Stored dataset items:
———

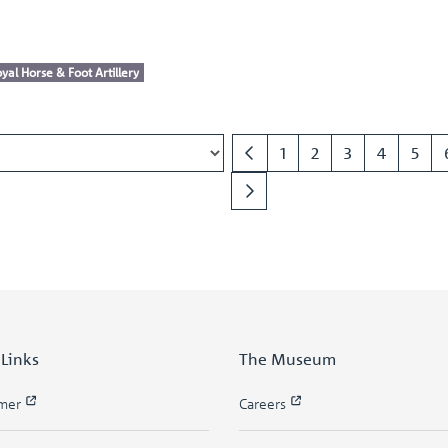
yal Horse & Foot Artillery
1
2
3
4
5
 Links
The Museum
imer
Careers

———

Restate each entry word for word. Omit every picture.

Output of the exercise
yal Horse & Foot Artillery
1
2
3
4
5
 Links
The Museum
imer
Careers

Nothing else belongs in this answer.